El Ricoh Manresa anunció ayer que ha llegado a un acuerdo para hacerse con los servicios de Marton Bader hasta finales de la presente temporada. Este pívot húngaro, de casi 2,12 metros de altura, podría debutar el próximo domingo en La Casilla ante el Lagun Aro.
Bader será presentado esta mañana en la ciudad catalana y llega procedente del Cibona de Zagreb, un conjunto que está atrevesando grandes dificultades económicas. Es lo que ha acelerado la salida de este jugador en dirección a Manresa.
Pese a su juventud, este gigante húngaro, que ha sido internacional con su país en todas las categorías, lleva tres campañas jugando competiciones europeas. Lo hizo por primera vez hace tres campañas con el Novo Mesto en la Copa ULEB. En esta ocasión consiguió el subcampeonato de la segunda competición del continente.
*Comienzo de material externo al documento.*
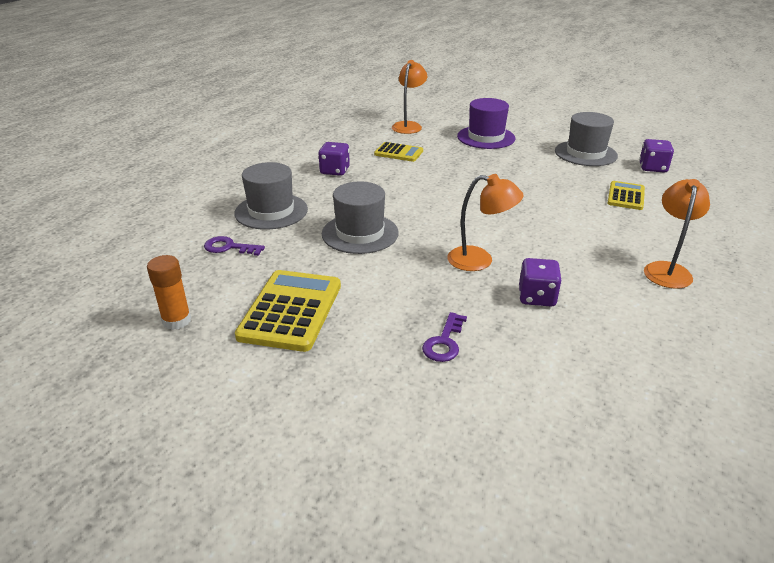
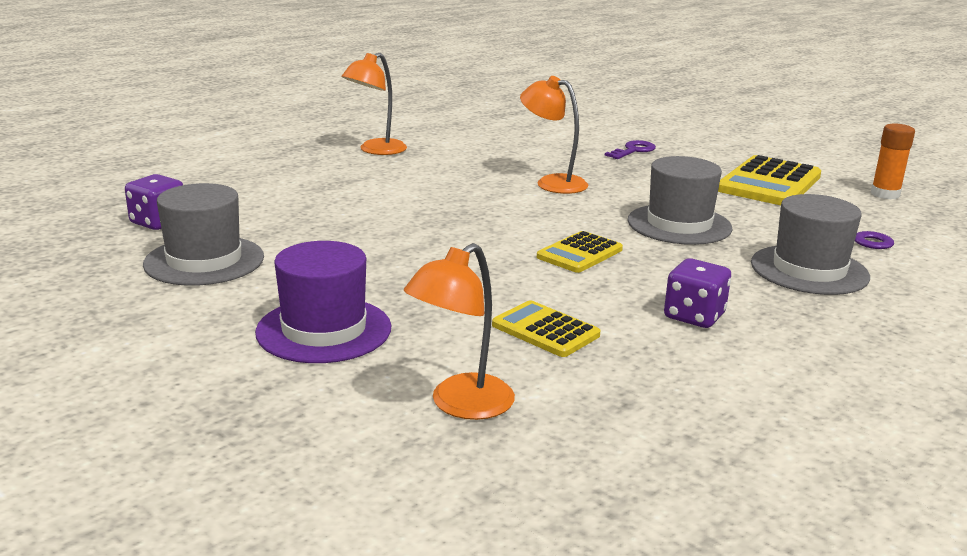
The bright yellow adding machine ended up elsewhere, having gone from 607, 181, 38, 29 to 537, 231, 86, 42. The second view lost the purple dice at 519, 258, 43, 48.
Al año siguiente, repitió en el equipo esloveno. Jugó la Euroliga y se llevó la Liga Eslovena. Y la pasada campaña, después de su fichaje por la Cibona, volvió a disputar la máxima competición continental, en la que promedió 8,4 puntos por partido.
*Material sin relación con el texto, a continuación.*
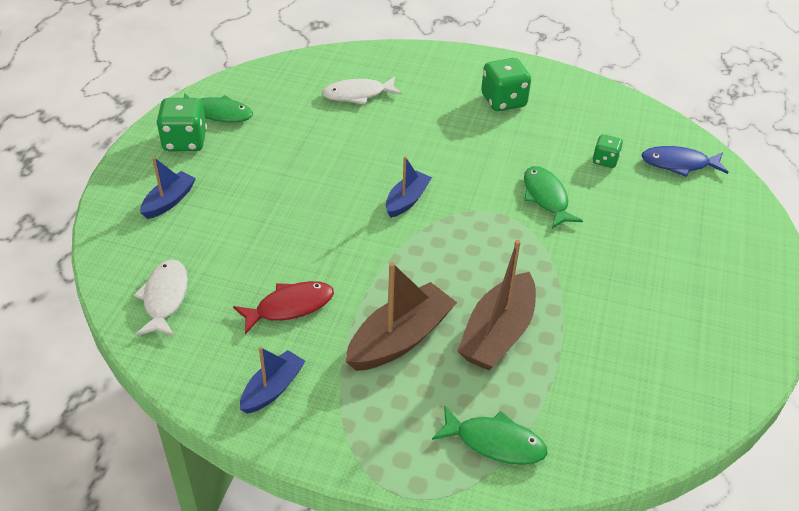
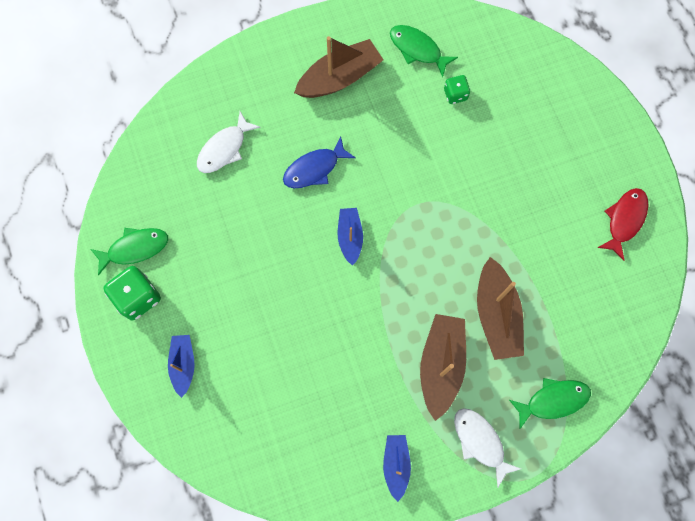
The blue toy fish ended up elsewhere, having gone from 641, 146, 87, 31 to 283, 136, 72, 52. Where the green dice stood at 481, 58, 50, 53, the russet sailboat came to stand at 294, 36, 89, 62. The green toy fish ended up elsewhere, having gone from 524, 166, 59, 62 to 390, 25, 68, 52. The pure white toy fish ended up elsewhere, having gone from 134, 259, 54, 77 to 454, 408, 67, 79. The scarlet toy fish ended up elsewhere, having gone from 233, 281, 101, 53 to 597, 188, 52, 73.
Esta última temporada en Zagreb ha firmado una media de 9,5 puntos por partido y 4 rebotes en la Liga adriática, y 8,4 puntos y 4,5 rebotes en la Euroliga.
«Un poco blando»
En opinión de uno de sus posibles rivales este domingo en Bilbao, Ivan Koljevic, se trata de un jugador «con cualidades y fuerte, pero un poco blando». En Manresa, los rectores del club esperan de Bader una mayor capacidad tanto ofensiva como defensiva en el juego interior al lado de Ricci. Y, de igual modo, el público exigirá de él mayor implicación y esfuerzo con el proyecto ACB de la ciudad catalana.
Además de la contratación de este jugador húngaro, el club catalán sondea el mercado para hacerse con los servicios de un extracomunitario que ocupe la vacante dejada por Patterson, al que los manresanos cortaron el pasado lunes por bajo rendimiento.